Pull the text from each of the records below and reproduce every line word for word, leaving the pictures out of your answer.

• [Records provided]:
◆ ◆ ◆ ◆
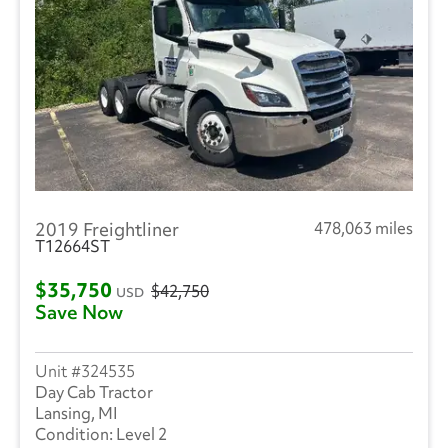
2019 Freightliner
478,063 miles
T12664ST
$35,750
$42,750
USD
Save Now
324535
Day Cab Tractor
Lansing, MI
Level 2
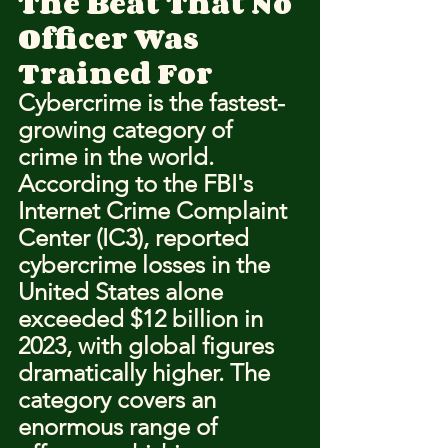
The Beat That No 
Officer Was 
Trained For
Cybercrime is the fastest-
growing category of 
crime in the world. 
According to the FBI's 
Internet Crime Complaint 
Center (IC3), reported 
cybercrime losses in the 
United States alone 
exceeded $12 billion in 
2023, with global figures 
dramatically higher. The 
category covers an 
enormous range of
◆ ◆ ◆ ◆
• [Written answer]:
2019 Freightliner
478,063 miles
T12664ST
$35,750
$42,750
USD
Save Now
324535
Day Cab Tractor
Lansing, MI
Level 2
The Beat That No 
Officer Was 
Trained For
Cybercrime is the fastest-
growing category of 
crime in the world. 
According to the FBI's 
Internet Crime Complaint 
Center (IC3), reported 
cybercrime losses in the 
United States alone 
exceeded $12 billion in 
2023, with global figures 
dramatically higher. The 
category covers an 
enormous range of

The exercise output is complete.